ACTION ITEM: Apart from the pictures, every entry must be retyped exactly.
━━ RECORDS ━━
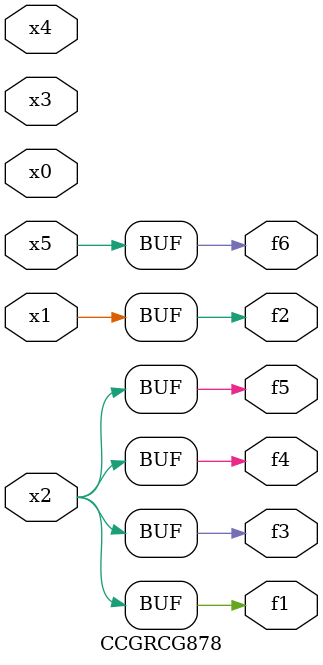
<source format=v>
module CCGRCG878(
	input x0, x1, x2, x3, x4, x5,
	output f1, f2, f3, f4, f5, f6
);
	assign f1 = x2;
	assign f2 = x1;
	assign f3 = x2;
	assign f4 = x2;
	assign f5 = x2;
	assign f6 = x5;
endmodule

</source>
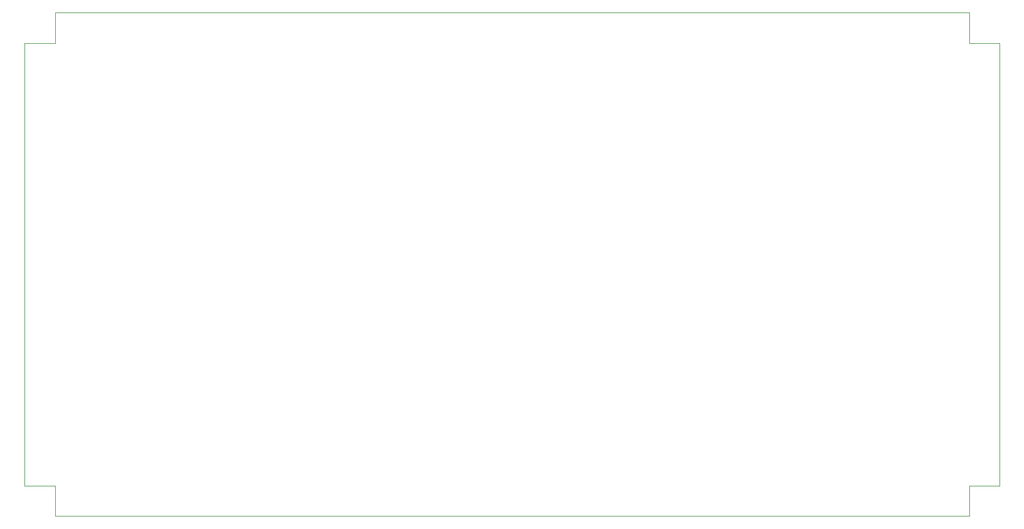
<source format=gbr>
%TF.GenerationSoftware,KiCad,Pcbnew,(7.0.0)*%
%TF.CreationDate,2024-01-21T14:14:10+01:00*%
%TF.ProjectId,bed-smart-plug,6265642d-736d-4617-9274-2d706c75672e,rev?*%
%TF.SameCoordinates,Original*%
%TF.FileFunction,Profile,NP*%
%FSLAX46Y46*%
G04 Gerber Fmt 4.6, Leading zero omitted, Abs format (unit mm)*
G04 Created by KiCad (PCBNEW (7.0.0)) date 2024-01-21 14:14:10*
%MOMM*%
%LPD*%
G01*
G04 APERTURE LIST*
%TA.AperFunction,Profile*%
%ADD10C,0.100000*%
%TD*%
G04 APERTURE END LIST*
D10*
X216800000Y-63200000D02*
X221300000Y-63200000D01*
X221300000Y-129200000D01*
X216800000Y-129200000D01*
X216800000Y-133700000D01*
X80800000Y-133700000D01*
X80800000Y-129200000D01*
X76300000Y-129200000D01*
X76300000Y-63200000D01*
X80800000Y-63200000D01*
X80800000Y-58700000D01*
X216800000Y-58700000D01*
X216800000Y-63200000D01*
M02*

</source>
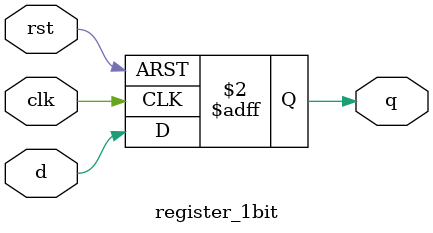
<source format=v>
module register_1bit(
    input  wire clk,
    input  wire rst,    // asynchronous reset
    input  wire d,
    output reg  q
);

always @(posedge clk or posedge rst) begin
    if (rst)
        q <= 1'b0;
    else
        q <= d;
end

endmodule

</source>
━━━
SOLVED PROBLEM:
<source format=v>
module CCGRCG878(
	input x0, x1, x2, x3, x4, x5,
	output f1, f2, f3, f4, f5, f6
);
	assign f1 = x2;
	assign f2 = x1;
	assign f3 = x2;
	assign f4 = x2;
	assign f5 = x2;
	assign f6 = x5;
endmodule

</source>
<source format=gbr>
%TF.GenerationSoftware,KiCad,Pcbnew,(7.0.0)*%
%TF.CreationDate,2024-01-21T14:14:10+01:00*%
%TF.ProjectId,bed-smart-plug,6265642d-736d-4617-9274-2d706c75672e,rev?*%
%TF.SameCoordinates,Original*%
%TF.FileFunction,Profile,NP*%
%FSLAX46Y46*%
G04 Gerber Fmt 4.6, Leading zero omitted, Abs format (unit mm)*
G04 Created by KiCad (PCBNEW (7.0.0)) date 2024-01-21 14:14:10*
%MOMM*%
%LPD*%
G01*
G04 APERTURE LIST*
%TA.AperFunction,Profile*%
%ADD10C,0.100000*%
%TD*%
G04 APERTURE END LIST*
D10*
X216800000Y-63200000D02*
X221300000Y-63200000D01*
X221300000Y-129200000D01*
X216800000Y-129200000D01*
X216800000Y-133700000D01*
X80800000Y-133700000D01*
X80800000Y-129200000D01*
X76300000Y-129200000D01*
X76300000Y-63200000D01*
X80800000Y-63200000D01*
X80800000Y-58700000D01*
X216800000Y-58700000D01*
X216800000Y-63200000D01*
M02*

</source>
<source format=v>
module register_1bit(
    input  wire clk,
    input  wire rst,    // asynchronous reset
    input  wire d,
    output reg  q
);

always @(posedge clk or posedge rst) begin
    if (rst)
        q <= 1'b0;
    else
        q <= d;
end

endmodule

</source>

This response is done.